→ Task objective
Which lines hold the word "grass"? Copy each of them from the material.

━━━━━ Available data ━━━━━

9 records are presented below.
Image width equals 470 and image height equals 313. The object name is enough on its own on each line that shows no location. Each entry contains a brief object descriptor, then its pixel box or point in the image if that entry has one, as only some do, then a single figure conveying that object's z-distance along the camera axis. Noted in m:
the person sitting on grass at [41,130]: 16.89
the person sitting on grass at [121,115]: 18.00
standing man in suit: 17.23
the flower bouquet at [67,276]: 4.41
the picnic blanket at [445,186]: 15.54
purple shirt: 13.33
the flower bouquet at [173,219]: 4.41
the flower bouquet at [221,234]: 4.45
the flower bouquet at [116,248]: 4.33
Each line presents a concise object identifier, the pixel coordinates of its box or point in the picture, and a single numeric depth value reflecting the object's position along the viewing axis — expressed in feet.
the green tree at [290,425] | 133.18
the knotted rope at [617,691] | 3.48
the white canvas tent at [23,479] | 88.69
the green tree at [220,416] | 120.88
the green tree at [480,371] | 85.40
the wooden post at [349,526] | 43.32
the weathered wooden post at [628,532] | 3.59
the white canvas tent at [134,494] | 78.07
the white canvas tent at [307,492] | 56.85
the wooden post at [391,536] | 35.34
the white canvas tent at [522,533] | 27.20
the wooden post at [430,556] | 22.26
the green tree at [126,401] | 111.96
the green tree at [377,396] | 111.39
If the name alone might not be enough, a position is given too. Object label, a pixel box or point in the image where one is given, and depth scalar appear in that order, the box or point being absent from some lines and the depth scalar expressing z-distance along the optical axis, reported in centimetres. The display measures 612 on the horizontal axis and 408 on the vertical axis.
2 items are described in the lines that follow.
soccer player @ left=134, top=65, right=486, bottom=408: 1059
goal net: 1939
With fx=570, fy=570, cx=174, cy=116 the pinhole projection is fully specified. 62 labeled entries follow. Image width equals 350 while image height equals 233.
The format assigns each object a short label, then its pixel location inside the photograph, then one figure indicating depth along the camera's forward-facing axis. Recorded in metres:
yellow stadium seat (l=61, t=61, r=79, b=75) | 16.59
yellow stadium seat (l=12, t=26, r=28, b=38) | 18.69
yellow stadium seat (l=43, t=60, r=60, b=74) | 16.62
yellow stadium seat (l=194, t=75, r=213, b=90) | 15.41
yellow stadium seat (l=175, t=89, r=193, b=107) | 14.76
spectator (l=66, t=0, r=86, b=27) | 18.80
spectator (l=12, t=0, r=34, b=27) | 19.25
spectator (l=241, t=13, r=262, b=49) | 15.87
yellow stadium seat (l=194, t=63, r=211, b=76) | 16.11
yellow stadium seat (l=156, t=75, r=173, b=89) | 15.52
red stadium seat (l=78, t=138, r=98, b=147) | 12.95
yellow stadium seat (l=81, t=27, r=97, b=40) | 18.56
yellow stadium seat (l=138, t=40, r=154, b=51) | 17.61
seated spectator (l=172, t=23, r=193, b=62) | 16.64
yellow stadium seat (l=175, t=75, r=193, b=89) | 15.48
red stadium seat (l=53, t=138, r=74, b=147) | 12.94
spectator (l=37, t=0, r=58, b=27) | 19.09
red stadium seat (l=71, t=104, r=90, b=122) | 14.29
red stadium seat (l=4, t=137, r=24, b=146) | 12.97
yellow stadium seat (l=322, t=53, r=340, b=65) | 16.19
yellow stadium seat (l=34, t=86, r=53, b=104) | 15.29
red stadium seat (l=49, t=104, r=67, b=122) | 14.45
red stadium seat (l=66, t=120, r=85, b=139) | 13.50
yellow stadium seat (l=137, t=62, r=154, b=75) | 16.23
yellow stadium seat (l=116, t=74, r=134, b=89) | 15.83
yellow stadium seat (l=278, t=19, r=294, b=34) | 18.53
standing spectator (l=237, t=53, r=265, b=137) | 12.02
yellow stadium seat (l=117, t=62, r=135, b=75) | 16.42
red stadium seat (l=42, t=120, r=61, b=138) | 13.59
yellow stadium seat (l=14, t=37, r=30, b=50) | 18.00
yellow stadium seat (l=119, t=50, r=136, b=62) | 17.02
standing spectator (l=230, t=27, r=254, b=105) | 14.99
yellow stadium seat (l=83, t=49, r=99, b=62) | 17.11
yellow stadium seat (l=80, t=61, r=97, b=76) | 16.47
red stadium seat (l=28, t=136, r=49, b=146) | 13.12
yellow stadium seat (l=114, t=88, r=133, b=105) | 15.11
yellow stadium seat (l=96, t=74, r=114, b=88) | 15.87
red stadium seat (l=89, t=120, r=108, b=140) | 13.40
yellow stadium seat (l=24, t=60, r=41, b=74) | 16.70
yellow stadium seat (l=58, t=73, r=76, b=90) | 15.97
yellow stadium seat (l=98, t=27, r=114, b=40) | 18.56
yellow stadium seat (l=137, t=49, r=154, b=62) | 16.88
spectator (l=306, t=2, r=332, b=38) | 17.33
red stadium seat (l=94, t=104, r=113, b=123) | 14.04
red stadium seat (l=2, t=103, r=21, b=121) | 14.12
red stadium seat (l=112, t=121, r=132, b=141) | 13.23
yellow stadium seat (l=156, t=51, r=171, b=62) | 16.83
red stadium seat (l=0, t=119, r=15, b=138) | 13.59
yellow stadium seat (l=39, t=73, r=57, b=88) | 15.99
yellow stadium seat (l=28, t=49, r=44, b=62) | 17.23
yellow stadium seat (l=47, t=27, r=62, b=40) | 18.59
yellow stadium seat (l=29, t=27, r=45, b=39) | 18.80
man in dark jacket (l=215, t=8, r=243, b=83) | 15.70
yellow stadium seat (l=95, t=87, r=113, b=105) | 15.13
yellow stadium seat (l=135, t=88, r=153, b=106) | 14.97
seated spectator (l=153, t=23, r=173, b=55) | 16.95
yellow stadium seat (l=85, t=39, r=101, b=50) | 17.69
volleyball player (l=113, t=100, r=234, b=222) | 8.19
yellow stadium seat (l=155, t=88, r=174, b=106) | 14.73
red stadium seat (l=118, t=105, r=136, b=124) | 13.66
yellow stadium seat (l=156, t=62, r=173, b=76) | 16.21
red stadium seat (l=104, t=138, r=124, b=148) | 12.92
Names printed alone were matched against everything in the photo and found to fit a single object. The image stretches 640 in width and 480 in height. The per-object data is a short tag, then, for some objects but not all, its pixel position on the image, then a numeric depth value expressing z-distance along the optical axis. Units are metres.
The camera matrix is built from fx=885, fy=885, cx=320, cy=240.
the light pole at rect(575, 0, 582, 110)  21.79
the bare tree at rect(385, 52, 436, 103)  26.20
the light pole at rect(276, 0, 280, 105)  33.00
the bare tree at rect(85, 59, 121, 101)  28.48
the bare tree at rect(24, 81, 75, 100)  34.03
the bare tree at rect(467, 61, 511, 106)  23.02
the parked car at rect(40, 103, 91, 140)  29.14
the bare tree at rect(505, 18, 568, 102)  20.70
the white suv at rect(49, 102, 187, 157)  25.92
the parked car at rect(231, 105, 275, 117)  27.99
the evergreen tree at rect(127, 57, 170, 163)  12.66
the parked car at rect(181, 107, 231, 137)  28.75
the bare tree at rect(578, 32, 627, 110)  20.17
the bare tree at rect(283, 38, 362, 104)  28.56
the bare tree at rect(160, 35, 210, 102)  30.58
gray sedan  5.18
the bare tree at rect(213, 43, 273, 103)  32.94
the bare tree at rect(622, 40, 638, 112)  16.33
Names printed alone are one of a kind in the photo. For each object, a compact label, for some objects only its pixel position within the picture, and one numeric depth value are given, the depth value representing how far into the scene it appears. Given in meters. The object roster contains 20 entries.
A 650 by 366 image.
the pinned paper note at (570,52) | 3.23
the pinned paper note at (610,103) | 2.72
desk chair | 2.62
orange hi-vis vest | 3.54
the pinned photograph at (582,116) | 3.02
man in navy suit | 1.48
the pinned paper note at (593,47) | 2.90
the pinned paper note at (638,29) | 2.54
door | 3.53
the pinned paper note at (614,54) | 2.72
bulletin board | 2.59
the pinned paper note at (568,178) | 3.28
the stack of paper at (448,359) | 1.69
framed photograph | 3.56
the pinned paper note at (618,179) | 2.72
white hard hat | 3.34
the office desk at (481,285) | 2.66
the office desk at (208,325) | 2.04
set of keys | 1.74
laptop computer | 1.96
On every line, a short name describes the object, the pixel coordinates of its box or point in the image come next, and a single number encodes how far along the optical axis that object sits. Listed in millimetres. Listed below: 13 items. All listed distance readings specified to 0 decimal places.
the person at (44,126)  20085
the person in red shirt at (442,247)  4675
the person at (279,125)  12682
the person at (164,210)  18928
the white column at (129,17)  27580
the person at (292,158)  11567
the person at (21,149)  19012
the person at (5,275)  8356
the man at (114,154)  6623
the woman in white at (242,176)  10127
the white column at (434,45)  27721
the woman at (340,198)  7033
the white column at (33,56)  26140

━━━━━

→ Your solution
the person sitting on grass at [41,130]: 16.89
the person sitting on grass at [121,115]: 18.00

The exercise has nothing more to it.